Both the 2008 financial crisis and the recent trouble “strongly suggest this would be a retreat from much-needed reform,” Gensler said of the offshore exception in written testimony to the Senate banking committee.
The blowup at JPMorgan Chase hit as regulators struggle to write detailed rules to put in place the two-year-old Dodd-Frank Act, which was passed in response to the financial crisis.
Some rules would restrict financial bets by banks that are federally insured, and others would govern historically unregulated instruments known as derivatives that contributed to the crisis.
Alluding to lobbying by the financial industry, Gensler said regulators have been told that “if a transaction is done offshore, it should not come under Dodd-Frank.”
The embarrassment at the big bank has the potential to influence regulators decisions.
“I think it’s a good reminder that risks in London can come back here, and we can’t have the U.S. taxpayer stand behind them,” Gensler told lawmakers.

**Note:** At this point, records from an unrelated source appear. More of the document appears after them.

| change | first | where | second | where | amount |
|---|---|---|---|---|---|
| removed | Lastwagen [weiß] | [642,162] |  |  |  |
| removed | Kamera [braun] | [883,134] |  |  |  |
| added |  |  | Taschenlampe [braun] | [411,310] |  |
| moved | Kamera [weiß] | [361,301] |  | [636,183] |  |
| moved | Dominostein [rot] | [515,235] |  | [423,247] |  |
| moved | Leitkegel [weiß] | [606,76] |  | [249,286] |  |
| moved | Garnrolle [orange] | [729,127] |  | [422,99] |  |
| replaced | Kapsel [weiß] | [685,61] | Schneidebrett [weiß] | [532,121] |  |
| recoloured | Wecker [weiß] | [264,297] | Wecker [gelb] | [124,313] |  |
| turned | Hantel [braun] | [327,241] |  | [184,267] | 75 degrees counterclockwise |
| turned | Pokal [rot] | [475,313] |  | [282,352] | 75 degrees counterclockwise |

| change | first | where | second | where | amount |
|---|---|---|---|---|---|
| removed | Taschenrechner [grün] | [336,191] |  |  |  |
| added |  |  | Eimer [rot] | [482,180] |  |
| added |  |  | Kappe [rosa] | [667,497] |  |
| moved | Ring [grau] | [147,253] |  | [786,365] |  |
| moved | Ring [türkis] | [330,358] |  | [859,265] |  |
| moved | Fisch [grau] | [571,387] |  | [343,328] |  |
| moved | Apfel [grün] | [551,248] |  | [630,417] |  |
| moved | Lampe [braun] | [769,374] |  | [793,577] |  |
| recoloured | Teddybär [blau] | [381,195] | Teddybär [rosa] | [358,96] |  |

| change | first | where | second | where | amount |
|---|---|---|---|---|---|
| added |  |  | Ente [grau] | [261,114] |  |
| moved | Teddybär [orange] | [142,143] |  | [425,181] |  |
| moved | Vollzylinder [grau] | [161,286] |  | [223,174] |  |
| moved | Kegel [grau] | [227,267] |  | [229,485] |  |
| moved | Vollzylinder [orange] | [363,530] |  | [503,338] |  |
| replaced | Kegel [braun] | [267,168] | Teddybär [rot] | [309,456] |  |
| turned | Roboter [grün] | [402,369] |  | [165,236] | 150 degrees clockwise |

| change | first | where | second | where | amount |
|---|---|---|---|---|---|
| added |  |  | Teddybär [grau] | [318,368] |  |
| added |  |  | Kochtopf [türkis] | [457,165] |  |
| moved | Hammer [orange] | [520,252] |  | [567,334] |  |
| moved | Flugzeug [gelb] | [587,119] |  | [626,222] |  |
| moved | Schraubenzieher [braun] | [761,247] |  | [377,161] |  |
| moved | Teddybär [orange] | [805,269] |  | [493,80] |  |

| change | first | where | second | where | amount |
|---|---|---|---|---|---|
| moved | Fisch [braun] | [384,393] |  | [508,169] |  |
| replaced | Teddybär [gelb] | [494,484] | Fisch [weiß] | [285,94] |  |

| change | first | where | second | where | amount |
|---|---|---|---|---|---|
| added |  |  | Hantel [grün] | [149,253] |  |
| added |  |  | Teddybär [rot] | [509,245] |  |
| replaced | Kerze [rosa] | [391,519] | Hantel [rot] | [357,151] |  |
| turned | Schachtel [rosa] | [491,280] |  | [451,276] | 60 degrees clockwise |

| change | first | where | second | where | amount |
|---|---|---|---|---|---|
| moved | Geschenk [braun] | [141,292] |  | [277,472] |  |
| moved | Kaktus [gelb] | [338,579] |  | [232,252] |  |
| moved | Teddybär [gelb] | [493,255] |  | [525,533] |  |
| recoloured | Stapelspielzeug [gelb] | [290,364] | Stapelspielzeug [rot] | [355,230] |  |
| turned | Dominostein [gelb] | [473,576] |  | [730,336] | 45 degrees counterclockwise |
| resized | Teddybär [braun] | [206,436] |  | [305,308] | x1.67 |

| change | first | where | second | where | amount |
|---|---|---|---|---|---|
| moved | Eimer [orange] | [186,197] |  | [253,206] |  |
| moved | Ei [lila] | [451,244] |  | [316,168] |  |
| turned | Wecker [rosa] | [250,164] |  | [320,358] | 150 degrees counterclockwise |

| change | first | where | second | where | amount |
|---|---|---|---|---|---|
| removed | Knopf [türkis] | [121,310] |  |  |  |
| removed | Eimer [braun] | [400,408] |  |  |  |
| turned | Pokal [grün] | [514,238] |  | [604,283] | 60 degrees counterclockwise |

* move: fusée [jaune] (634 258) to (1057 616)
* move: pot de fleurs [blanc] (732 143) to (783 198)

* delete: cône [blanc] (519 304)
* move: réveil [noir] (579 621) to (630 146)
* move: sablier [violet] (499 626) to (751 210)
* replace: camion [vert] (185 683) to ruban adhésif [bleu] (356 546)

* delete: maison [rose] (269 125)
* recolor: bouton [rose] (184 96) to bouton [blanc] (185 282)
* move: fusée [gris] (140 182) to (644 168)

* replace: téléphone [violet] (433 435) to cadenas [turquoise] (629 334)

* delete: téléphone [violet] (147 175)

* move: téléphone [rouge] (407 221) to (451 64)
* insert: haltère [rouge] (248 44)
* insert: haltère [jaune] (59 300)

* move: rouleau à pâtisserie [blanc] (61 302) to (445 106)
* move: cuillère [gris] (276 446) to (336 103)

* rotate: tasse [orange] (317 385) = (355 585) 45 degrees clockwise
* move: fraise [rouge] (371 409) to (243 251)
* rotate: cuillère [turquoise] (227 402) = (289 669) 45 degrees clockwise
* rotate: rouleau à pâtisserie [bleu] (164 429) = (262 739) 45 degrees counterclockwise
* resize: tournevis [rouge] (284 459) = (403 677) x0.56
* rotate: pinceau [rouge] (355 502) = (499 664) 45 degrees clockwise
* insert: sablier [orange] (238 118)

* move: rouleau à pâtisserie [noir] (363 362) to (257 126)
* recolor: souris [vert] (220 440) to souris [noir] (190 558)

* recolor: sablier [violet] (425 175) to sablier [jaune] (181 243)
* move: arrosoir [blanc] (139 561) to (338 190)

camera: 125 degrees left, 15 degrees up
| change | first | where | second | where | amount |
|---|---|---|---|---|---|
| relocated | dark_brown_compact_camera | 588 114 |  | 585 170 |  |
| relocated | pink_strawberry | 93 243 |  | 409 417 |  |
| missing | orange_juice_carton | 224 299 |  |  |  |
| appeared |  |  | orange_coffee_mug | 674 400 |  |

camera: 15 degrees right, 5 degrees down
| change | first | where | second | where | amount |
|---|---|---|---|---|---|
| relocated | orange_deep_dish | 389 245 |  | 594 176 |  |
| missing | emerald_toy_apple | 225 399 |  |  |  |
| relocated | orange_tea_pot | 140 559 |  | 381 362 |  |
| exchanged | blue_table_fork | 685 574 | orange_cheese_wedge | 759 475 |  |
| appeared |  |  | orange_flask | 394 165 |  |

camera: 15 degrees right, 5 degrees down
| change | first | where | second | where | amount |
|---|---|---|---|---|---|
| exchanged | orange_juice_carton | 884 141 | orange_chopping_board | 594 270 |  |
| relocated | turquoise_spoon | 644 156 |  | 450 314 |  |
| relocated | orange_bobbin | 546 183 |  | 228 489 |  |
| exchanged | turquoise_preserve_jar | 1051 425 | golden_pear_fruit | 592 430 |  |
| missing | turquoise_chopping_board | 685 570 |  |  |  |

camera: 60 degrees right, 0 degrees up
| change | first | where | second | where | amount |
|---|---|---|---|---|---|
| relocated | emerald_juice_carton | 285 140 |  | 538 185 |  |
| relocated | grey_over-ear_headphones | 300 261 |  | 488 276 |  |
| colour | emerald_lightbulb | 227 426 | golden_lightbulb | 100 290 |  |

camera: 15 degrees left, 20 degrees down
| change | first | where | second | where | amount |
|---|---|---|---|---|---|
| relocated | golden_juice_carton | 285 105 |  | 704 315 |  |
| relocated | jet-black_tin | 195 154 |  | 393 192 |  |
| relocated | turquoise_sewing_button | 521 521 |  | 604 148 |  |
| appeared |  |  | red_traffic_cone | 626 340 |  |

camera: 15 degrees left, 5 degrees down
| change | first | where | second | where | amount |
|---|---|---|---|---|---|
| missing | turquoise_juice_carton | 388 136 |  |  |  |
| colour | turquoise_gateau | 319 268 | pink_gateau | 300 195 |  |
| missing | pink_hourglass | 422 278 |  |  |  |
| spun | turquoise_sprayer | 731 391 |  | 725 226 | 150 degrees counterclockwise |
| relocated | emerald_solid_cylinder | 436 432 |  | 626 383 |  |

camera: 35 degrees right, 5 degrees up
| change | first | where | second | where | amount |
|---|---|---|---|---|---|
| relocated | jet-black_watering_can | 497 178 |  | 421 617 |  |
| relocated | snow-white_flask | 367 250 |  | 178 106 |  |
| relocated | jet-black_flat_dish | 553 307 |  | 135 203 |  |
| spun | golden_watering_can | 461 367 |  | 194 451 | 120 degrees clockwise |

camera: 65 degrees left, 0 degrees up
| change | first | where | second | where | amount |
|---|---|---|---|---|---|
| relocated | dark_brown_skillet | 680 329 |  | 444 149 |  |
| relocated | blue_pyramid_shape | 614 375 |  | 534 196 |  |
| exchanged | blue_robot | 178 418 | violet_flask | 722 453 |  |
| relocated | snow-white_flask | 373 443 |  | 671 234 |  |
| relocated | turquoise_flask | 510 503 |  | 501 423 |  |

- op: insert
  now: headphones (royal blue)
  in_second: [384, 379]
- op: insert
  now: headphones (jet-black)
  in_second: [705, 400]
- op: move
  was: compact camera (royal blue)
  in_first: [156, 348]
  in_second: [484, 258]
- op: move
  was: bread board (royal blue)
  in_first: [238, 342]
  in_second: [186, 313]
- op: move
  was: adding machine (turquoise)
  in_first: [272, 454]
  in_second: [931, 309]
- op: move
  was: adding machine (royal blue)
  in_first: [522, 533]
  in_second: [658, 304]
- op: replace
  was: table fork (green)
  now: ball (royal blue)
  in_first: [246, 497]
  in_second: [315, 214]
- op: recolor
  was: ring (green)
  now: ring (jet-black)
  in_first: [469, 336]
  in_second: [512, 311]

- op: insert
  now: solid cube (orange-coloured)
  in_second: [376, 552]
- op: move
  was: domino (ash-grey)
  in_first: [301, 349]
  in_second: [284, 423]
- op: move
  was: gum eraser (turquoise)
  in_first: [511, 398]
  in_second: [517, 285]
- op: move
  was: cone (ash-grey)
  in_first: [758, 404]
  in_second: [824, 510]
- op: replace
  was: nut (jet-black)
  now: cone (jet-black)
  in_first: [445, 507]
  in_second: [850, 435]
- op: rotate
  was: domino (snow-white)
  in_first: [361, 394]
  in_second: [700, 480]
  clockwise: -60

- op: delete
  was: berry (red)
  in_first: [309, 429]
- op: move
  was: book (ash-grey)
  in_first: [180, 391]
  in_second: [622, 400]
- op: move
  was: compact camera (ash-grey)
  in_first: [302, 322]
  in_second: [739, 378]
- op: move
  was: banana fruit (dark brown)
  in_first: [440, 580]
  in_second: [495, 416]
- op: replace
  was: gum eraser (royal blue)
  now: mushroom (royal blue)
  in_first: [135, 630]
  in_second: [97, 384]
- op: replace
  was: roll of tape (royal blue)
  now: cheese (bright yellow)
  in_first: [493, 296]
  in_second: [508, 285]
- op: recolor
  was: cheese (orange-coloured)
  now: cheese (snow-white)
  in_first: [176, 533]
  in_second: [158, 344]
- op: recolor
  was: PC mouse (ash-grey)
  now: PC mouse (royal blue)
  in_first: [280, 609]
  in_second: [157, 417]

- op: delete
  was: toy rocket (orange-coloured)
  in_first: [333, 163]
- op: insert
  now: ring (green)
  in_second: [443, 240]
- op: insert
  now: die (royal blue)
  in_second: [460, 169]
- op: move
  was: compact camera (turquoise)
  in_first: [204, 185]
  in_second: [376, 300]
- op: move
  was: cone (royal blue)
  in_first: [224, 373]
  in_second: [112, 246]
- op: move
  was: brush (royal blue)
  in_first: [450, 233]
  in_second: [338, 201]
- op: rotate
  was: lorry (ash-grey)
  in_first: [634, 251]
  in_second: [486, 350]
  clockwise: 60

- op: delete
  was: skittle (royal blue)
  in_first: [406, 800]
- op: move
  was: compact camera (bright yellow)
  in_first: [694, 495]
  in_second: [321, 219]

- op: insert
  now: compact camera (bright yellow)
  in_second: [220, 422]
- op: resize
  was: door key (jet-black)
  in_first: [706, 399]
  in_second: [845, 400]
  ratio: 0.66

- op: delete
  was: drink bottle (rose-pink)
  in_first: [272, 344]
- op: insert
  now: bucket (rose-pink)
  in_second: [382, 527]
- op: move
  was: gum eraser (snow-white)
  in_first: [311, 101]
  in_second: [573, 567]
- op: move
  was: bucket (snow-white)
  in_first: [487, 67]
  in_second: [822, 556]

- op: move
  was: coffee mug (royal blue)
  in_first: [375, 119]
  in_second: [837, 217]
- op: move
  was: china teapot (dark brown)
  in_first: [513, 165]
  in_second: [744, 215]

“When one affiliate of a large, international financial group has problems, it’s accepted in the markets that this will infect the rest of the group,” he said in written remarks.
The Senate panel, which convened the hearing on regulation of derivatives, is planning another hearing with JPMorgan Chase chief executive Jamie Dimon.
Sen. Tim Johnson (D-S.D.), the committee’s chairman, called the bank’s massive loss “a wake-up call for many opponents of Wall Street reform.”
The trading commission’s probe of JPMorgan focuses on credit derivatives traded by the firm’s chief investment office, Gensler said. Securities and Exchange Commission Chairman Mary Schapiro told the panel that the agency is investigating the accuracy of the firm’s financial disclosures.
The hearing spotlighted another potential loophole.
Business groups have argued that companies should get a break from restrictions where they are using derivatives to hedge against particular business risks rather than to make speculative investments. Regulators said they are trying to draw a line between the two activities.